### Work instructions
Exact repetition of every record is required.

### Saved entries
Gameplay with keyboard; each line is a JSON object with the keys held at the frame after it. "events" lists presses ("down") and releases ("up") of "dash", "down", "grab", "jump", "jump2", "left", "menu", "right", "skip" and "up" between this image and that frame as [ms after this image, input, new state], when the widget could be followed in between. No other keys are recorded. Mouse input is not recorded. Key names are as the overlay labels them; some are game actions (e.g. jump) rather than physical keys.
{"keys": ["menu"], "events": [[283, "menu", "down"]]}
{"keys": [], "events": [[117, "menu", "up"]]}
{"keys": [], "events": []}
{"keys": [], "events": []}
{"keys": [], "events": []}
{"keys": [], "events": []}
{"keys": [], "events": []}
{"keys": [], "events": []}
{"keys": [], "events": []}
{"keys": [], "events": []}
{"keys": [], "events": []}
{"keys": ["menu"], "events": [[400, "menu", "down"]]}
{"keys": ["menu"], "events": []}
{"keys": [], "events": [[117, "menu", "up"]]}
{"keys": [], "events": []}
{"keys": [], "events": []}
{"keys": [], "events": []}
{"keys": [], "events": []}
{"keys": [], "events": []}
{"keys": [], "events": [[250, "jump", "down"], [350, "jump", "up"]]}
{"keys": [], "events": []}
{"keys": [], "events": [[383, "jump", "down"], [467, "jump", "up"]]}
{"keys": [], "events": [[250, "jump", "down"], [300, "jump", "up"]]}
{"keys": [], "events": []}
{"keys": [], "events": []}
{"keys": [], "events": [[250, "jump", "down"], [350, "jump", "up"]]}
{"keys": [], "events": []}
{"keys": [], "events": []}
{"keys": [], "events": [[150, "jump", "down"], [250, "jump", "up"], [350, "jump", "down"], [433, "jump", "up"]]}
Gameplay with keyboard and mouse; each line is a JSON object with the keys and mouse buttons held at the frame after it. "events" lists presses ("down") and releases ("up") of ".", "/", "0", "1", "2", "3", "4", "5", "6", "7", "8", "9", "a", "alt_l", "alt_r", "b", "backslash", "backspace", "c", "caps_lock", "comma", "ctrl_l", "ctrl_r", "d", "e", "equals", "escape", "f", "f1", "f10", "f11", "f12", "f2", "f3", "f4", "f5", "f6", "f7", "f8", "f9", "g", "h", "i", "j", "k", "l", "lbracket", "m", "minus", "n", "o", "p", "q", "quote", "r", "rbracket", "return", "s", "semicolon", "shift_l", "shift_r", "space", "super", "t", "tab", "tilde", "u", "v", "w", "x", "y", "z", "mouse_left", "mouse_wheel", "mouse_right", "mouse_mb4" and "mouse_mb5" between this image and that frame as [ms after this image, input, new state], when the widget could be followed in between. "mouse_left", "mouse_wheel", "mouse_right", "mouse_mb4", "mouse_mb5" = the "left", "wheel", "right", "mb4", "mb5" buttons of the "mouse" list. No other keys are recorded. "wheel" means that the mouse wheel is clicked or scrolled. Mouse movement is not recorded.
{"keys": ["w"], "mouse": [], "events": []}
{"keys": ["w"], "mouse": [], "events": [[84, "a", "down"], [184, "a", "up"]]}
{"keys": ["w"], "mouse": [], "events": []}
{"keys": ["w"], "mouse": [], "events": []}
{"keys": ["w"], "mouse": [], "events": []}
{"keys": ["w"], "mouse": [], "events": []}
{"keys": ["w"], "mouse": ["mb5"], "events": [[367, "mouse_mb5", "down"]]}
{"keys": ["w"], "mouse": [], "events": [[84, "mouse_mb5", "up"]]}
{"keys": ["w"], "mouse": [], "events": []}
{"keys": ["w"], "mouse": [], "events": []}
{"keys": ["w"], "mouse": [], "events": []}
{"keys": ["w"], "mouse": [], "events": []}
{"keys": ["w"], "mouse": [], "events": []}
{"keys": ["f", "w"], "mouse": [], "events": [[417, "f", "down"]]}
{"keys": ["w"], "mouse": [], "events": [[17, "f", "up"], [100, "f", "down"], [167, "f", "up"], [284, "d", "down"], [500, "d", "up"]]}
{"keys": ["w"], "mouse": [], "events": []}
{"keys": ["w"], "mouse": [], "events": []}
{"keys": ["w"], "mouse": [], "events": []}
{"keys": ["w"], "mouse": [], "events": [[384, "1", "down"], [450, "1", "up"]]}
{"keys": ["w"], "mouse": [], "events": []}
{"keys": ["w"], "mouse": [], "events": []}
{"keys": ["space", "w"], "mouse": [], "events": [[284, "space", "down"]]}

### Your response
Gameplay with keyboard; each line is a JSON object with the keys held at the frame after it. "events" lists presses ("down") and releases ("up") of "dash", "down", "grab", "jump", "jump2", "left", "menu", "right", "skip" and "up" between this image and that frame as [ms after this image, input, new state], when the widget could be followed in between. No other keys are recorded. Mouse input is not recorded. Key names are as the overlay labels them; some are game actions (e.g. jump) rather than physical keys.
{"keys": ["menu"], "events": [[283, "menu", "down"]]}
{"keys": [], "events": [[117, "menu", "up"]]}
{"keys": [], "events": []}
{"keys": [], "events": []}
{"keys": [], "events": []}
{"keys": [], "events": []}
{"keys": [], "events": []}
{"keys": [], "events": []}
{"keys": [], "events": []}
{"keys": [], "events": []}
{"keys": [], "events": []}
{"keys": ["menu"], "events": [[400, "menu", "down"]]}
{"keys": ["menu"], "events": []}
{"keys": [], "events": [[117, "menu", "up"]]}
{"keys": [], "events": []}
{"keys": [], "events": []}
{"keys": [], "events": []}
{"keys": [], "events": []}
{"keys": [], "events": []}
{"keys": [], "events": [[250, "jump", "down"], [350, "jump", "up"]]}
{"keys": [], "events": []}
{"keys": [], "events": [[383, "jump", "down"], [467, "jump", "up"]]}
{"keys": [], "events": [[250, "jump", "down"], [300, "jump", "up"]]}
{"keys": [], "events": []}
{"keys": [], "events": []}
{"keys": [], "events": [[250, "jump", "down"], [350, "jump", "up"]]}
{"keys": [], "events": []}
{"keys": [], "events": []}
{"keys": [], "events": [[150, "jump", "down"], [250, "jump", "up"], [350, "jump", "down"], [433, "jump", "up"]]}
Gameplay with keyboard and mouse; each line is a JSON object with the keys and mouse buttons held at the frame after it. "events" lists presses ("down") and releases ("up") of ".", "/", "0", "1", "2", "3", "4", "5", "6", "7", "8", "9", "a", "alt_l", "alt_r", "b", "backslash", "backspace", "c", "caps_lock", "comma", "ctrl_l", "ctrl_r", "d", "e", "equals", "escape", "f", "f1", "f10", "f11", "f12", "f2", "f3", "f4", "f5", "f6", "f7", "f8", "f9", "g", "h", "i", "j", "k", "l", "lbracket", "m", "minus", "n", "o", "p", "q", "quote", "r", "rbracket", "return", "s", "semicolon", "shift_l", "shift_r", "space", "super", "t", "tab", "tilde", "u", "v", "w", "x", "y", "z", "mouse_left", "mouse_wheel", "mouse_right", "mouse_mb4" and "mouse_mb5" between this image and that frame as [ms after this image, input, new state], when the widget could be followed in between. "mouse_left", "mouse_wheel", "mouse_right", "mouse_mb4", "mouse_mb5" = the "left", "wheel", "right", "mb4", "mb5" buttons of the "mouse" list. No other keys are recorded. "wheel" means that the mouse wheel is clicked or scrolled. Mouse movement is not recorded.
{"keys": ["w"], "mouse": [], "events": []}
{"keys": ["w"], "mouse": [], "events": [[84, "a", "down"], [184, "a", "up"]]}
{"keys": ["w"], "mouse": [], "events": []}
{"keys": ["w"], "mouse": [], "events": []}
{"keys": ["w"], "mouse": [], "events": []}
{"keys": ["w"], "mouse": [], "events": []}
{"keys": ["w"], "mouse": ["mb5"], "events": [[367, "mouse_mb5", "down"]]}
{"keys": ["w"], "mouse": [], "events": [[84, "mouse_mb5", "up"]]}
{"keys": ["w"], "mouse": [], "events": []}
{"keys": ["w"], "mouse": [], "events": []}
{"keys": ["w"], "mouse": [], "events": []}
{"keys": ["w"], "mouse": [], "events": []}
{"keys": ["w"], "mouse": [], "events": []}
{"keys": ["f", "w"], "mouse": [], "events": [[417, "f", "down"]]}
{"keys": ["w"], "mouse": [], "events": [[17, "f", "up"], [100, "f", "down"], [167, "f", "up"], [284, "d", "down"], [500, "d", "up"]]}
{"keys": ["w"], "mouse": [], "events": []}
{"keys": ["w"], "mouse": [], "events": []}
{"keys": ["w"], "mouse": [], "events": []}
{"keys": ["w"], "mouse": [], "events": [[384, "1", "down"], [450, "1", "up"]]}
{"keys": ["w"], "mouse": [], "events": []}
{"keys": ["w"], "mouse": [], "events": []}
{"keys": ["space", "w"], "mouse": [], "events": [[284, "space", "down"]]}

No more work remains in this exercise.